**Provided text**

^^^^^^^^^^^^^^^^

KUWAIT: The Central Statistical Bureau (CSB) and the Public Authority for Civil Information (PACI) are two public institutions that fall under the Kuwait government. Their primary objective is to monitor and provide accurate statistical data to be used as inputs for planning public policies. The basic and very preliminary census is the population census with its detailed classifications. The indisputable hypothesis is that their data must be identical but if they differ they are supposed to communicate, being public institutions, to unify their data before issuing the data or explain the reasons for the data inconsistency.

During the first week of August 2022, the CSB issued a report on its estimates of the population statistics as of the end December 2021. The report states that the total population in Kuwait reached 4,216,900 dropping by 119,112 people from 4,336,012 people in the end of 2020. The decline was the result of a decrease by about 148,000 in expatriates and an increase of about 29,000 in the number of Kuwaitis. Until this moment, PACI has not issued demographics statistics as of the end of 2021. Its population figures in the end of June 2021 reached 4,627,674 people, a difference by 411 thousand people from the CSB figure at the end of 2021, which is an essential difference.

Fundamental differences extend to the age groups figures. While the CSB estimates those who are aged 60 years and above at 361,493 people, PACI estimated them at 122,004 at the end of June 2021. And as for the age group between 25-29 years, the CSB estimates them at 206,048 people while PACI estimates them at 512,087 people, more than double, with a difference of 306 thousand people.

Reading through the tables of the two institutions' population statistics seems as if we are reading statistics on two different countries. The relationship is almost non-existent in the totals and in its details in the numbers of expats. We don't know where the truth lies and it is not our job to find facts, what we do know is that we cannot plan any policy with such fundamental differences. If the differences in the very primary statistics are wrong, it is certainly possible that the more complex statistics on which it is built, such as economic growth, inflation rates, employment and unemployment are also wrong.

What is required is the avoidance of these differences and the issuance of accurate and unified information. Either the two institutions meet for coordination to review the differences and their justifications before they are issued, or a single institution is assigned to issue that information. Until this is achieved, all studies and policies adopted by the state will be doubtful in achieving their goals. Accuracy and updated figures are the fuel of development.

^^^^^^^^^^^^^^^^

**Aim of the task**
Write the next part of the article above on the conflicting population figures from Kuwait's statistics bureau and civil information authority, picking up after its final sentence.

**Collected material**

^^^^^^^^^^^^^^^^

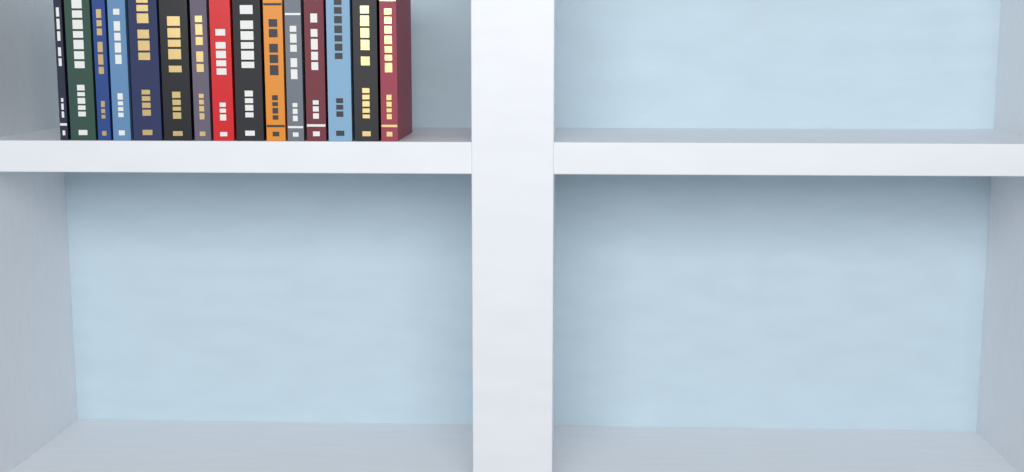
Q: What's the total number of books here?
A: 15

^^^^^^^^^^^^^^^^

**Result of the exercise**
Public education

We hope that Kuwait will start a new era that will raise the level of its public administration to what it deserves and restore its pioneer role which it has occupied till recently. This role will not be achieved without a commitment to essential priorities and a violent confrontation with corruption and ensuring clean and fair upcoming parliamentary elections whose output is one of the two wings of the administration. We mentioned in a former report that reforming the oil sector is a priority because it replaced most of its best administrators by less qualified ones. This disaster contributed to distributing its positions into quotas among corrupt influential people to buy their loyalties and multiply their numbers.

Reforming education, general and higher, is a first priority. The public education faced a sabotage and its level declined by about 4.6 years, according to the World Bank and the latest programs of the previous governments. This means that the educational level of a high school graduate is below the level of an 8th grade graduate.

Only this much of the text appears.